A febbraio, Amazon è stata costretta a chiedere alla Federal Communications Commission (FCC) una proroga di due anni per il lancio di 1.600 satelliti, previsto inizialmente per luglio.
Nel frattempo, SpaceX sembra destinata a sbarcare nel breve periodo a Wall Street, avendo depositato un'offerta pubblica iniziale, secondo fonti dell’agenzia Reuters due persone, ponendo le basi per quella che potrebbe diventare la più grande quotazione in borsa del mondo.
Gli analisti stimano che gran parte della valutazione potenziale di SpaceX, pari a 1.750 miliardi di dollari, sarebbe dovuta alla sua attività satellitare Starlink.
L’importanza di Globalstar
Fondata nel 1991, Globalstar ha raggiunto una capitalizzazione di mercato di circa 9 miliardi di dollari, con il titolo in rialzo di circa il 230% nell’ultimo anno sulla scia delle indiscrezioni su una possibile acquisizione.

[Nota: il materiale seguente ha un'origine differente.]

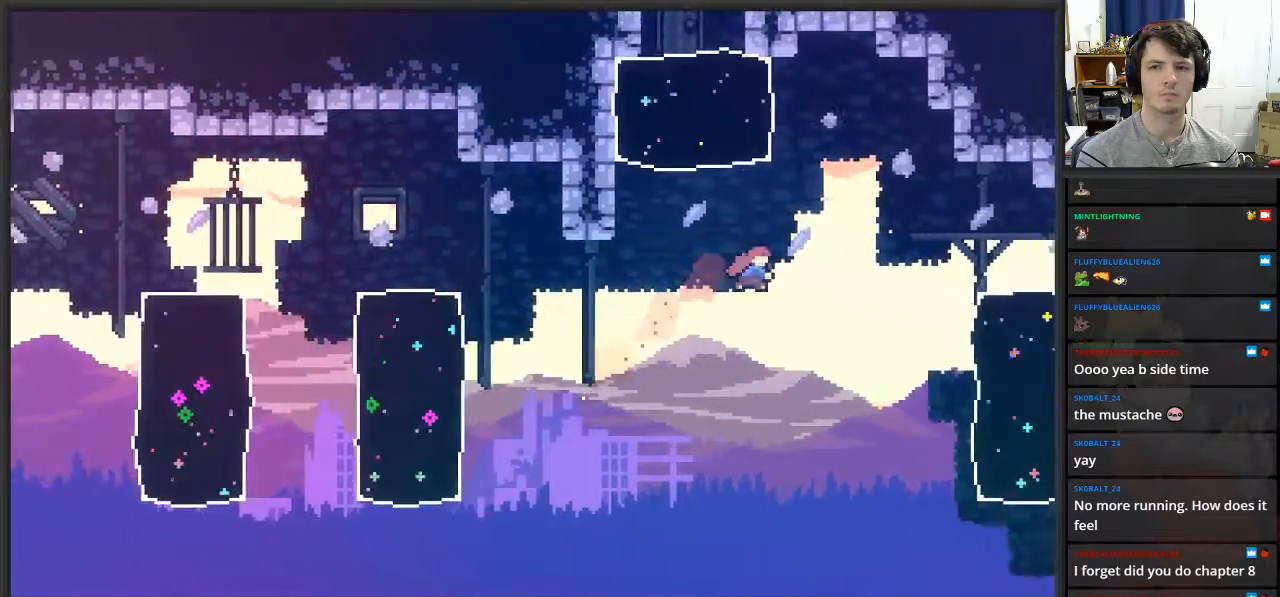
{"buttons": ["L2"], "left_stick": "up-left", "right_stick": "center", "events": [[133, "left_stick", "up-left"], [217, "X", "up"]]}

La società ha attirato l'interesse di diversi altri acquirenti, poiché le aziende cercano di costruire le proprie costellazioni di satelliti in orbita terrestre bassa, settore in cui Starlink è l'attore dominante.
"Come politica aziendale, Globalstar non commenta speculazioni o indiscrezioni del settore", affermavano dalla società rispondendo al FT, mentre Amazon ha rifiutato di commentare e Apple non ha risposto alle domande.
Il gruppo ha riportato un fatturato annuo di 273 milioni di dollari nei suoi ultimi risultati annuali, con un incremento del 9% rispetto al 2024. L'utile operativo è stato di 7,4 milioni di dollari nel 2025, dopo una lieve perdita nell'anno precedente.